本文 –
「小さい時から夢だった」知的障害者は結婚、子育てなぜダメ? 経験者はわずか8%、5人に1人は周りから「制限された」

 北海道にある障害者のグループホームで、知的障害のある人たちが不妊手術や処置を受けていたことが昨年、明らかになった。恋愛や結婚、子育てについて全国の知的障害者や家族らはどう考えているのか。共同通信がアンケートをした結果、さまざまな声が寄せられた。「結婚は小さい時からの夢です」と思いをつづる当事者。「きれい事では済まない」と複雑な気持ちを明かす親。明らかになったのは、不妊手術に至らないまでも、その手前でさまざまな制限を受けている実態だった。(共同通信=沢田和樹、江森林太郎、市川亨)

演習データ –
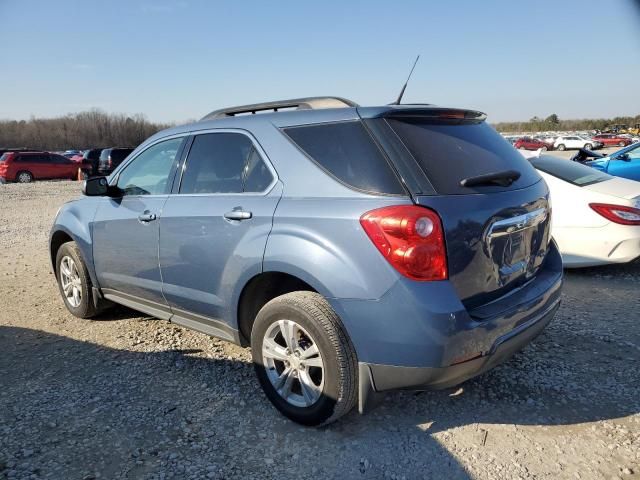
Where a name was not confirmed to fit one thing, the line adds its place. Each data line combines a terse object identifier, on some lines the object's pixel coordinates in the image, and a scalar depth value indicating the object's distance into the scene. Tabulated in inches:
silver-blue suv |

実施事項 – 本文によると、北海道にある障害者のグループホームで昨年明らかになったのはどのようなことですか。

解答 – 知的障害のある人たちが不妊手術や処置を受けていたことです。